### [Exercise material]
== Segment start ==

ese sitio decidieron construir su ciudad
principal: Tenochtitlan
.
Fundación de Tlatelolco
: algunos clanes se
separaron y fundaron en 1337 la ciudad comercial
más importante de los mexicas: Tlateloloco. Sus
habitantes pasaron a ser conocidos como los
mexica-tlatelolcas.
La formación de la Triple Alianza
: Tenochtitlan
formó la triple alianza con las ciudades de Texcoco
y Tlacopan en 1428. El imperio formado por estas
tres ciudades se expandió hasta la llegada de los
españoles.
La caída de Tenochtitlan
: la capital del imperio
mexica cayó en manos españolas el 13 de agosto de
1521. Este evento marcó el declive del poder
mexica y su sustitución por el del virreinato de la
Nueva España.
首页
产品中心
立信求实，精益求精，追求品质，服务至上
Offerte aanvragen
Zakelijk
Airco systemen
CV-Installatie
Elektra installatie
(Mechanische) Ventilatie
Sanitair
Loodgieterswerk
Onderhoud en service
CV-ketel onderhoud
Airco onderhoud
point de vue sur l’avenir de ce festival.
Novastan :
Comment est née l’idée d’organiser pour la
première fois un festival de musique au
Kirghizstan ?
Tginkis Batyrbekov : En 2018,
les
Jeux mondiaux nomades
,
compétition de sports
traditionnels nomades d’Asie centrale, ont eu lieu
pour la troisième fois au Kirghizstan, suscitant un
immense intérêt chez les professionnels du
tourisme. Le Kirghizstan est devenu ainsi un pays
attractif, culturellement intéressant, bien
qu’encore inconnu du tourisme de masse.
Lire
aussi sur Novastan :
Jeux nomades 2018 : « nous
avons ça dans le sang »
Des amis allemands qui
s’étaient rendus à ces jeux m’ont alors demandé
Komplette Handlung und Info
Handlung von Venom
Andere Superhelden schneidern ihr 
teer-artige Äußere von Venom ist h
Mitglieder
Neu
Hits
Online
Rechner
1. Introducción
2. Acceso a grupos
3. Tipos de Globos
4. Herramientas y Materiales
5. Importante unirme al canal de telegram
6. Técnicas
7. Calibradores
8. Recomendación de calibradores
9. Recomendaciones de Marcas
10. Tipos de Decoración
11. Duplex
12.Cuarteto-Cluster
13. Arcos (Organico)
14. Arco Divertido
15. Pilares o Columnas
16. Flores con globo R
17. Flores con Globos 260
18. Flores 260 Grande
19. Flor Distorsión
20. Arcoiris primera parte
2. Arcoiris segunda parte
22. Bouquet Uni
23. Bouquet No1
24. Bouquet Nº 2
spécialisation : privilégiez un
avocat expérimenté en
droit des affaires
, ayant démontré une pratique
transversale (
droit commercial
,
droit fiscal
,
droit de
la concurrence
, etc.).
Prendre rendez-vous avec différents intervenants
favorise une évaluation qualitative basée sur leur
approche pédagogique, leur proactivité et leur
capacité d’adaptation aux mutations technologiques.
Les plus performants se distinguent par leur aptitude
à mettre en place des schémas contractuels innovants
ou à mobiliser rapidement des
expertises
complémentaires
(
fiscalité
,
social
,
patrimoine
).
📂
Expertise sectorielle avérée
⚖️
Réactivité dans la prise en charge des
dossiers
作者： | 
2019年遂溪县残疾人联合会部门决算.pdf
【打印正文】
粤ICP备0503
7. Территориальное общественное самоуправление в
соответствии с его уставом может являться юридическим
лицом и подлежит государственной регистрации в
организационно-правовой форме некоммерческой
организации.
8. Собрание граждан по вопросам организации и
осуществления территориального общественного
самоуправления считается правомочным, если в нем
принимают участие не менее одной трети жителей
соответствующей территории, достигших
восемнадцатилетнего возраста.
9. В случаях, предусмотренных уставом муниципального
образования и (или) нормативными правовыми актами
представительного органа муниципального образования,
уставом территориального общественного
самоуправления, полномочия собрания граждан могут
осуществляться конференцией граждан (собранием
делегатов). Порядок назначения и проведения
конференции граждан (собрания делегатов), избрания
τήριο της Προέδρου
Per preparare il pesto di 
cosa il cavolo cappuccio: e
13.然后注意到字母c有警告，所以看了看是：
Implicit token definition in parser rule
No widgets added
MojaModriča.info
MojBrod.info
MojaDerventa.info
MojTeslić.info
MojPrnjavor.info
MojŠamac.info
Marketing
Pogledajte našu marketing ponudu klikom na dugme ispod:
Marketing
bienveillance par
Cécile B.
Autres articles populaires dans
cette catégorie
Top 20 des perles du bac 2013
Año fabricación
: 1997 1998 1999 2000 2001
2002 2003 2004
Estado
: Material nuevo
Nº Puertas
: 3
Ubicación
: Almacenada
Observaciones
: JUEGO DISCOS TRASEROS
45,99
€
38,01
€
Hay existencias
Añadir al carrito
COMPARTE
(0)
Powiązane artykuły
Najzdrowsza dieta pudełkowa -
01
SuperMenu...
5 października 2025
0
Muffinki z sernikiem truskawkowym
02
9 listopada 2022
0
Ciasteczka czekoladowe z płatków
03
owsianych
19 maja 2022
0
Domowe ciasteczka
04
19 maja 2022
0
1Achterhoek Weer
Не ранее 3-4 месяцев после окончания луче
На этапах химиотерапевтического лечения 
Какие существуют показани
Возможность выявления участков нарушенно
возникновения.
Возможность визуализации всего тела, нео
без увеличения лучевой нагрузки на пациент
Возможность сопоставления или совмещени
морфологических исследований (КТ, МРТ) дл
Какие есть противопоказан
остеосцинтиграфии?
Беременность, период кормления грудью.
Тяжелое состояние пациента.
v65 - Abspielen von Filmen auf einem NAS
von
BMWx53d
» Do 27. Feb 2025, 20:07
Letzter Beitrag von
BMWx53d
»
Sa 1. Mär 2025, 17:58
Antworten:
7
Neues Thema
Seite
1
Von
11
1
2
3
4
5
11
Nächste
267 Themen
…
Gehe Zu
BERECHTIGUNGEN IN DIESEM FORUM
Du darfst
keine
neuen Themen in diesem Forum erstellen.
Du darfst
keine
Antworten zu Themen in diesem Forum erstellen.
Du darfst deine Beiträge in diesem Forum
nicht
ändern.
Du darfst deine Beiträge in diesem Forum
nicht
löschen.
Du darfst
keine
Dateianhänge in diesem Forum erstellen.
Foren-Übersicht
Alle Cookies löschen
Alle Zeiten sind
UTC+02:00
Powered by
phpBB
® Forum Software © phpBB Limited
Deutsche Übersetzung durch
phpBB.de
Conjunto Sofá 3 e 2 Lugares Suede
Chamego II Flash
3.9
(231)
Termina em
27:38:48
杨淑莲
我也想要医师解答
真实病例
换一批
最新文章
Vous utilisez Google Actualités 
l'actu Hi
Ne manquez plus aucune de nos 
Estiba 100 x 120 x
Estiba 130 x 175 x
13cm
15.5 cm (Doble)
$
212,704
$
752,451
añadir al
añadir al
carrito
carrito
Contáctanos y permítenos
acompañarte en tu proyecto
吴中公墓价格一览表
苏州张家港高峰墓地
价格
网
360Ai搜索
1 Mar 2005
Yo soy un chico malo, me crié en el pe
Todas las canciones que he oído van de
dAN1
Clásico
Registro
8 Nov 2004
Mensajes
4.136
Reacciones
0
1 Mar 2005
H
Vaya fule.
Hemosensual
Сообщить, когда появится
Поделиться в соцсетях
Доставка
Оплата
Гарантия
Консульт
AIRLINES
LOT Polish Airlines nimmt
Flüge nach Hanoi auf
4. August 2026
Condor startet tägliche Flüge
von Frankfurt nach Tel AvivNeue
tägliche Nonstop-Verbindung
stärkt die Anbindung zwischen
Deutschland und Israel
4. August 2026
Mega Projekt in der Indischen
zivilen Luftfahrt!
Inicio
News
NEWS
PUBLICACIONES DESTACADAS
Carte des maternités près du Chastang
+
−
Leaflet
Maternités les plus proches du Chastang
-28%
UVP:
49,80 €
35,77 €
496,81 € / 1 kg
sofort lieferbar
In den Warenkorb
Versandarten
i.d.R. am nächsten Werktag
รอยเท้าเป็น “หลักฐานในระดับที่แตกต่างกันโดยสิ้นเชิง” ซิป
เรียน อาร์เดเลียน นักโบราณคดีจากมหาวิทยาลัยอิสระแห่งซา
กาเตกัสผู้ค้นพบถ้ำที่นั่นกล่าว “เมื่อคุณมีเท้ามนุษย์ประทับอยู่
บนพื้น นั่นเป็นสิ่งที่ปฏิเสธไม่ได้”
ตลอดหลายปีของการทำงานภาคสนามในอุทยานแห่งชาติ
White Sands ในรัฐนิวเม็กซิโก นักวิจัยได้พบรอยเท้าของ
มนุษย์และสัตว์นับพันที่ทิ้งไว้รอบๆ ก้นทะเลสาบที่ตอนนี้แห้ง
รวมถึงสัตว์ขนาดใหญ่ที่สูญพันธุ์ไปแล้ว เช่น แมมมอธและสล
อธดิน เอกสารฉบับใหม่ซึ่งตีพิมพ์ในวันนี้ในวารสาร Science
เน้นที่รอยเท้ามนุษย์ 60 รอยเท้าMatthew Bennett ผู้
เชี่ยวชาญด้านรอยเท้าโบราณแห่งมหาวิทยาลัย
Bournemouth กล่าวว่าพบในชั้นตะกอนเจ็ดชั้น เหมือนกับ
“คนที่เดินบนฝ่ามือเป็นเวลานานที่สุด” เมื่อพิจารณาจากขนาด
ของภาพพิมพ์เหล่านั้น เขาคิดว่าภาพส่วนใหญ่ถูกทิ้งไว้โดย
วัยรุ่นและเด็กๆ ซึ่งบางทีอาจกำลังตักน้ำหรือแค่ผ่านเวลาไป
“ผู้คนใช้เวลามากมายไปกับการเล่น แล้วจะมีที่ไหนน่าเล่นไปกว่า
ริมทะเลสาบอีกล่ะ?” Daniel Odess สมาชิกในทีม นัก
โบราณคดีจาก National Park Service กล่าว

== Segment end ==

Where the word "Chastang" shows up in a line of the listing, return that line.

### [Written reply]
Carte des maternités près du Chastang
Maternités les plus proches du Chastang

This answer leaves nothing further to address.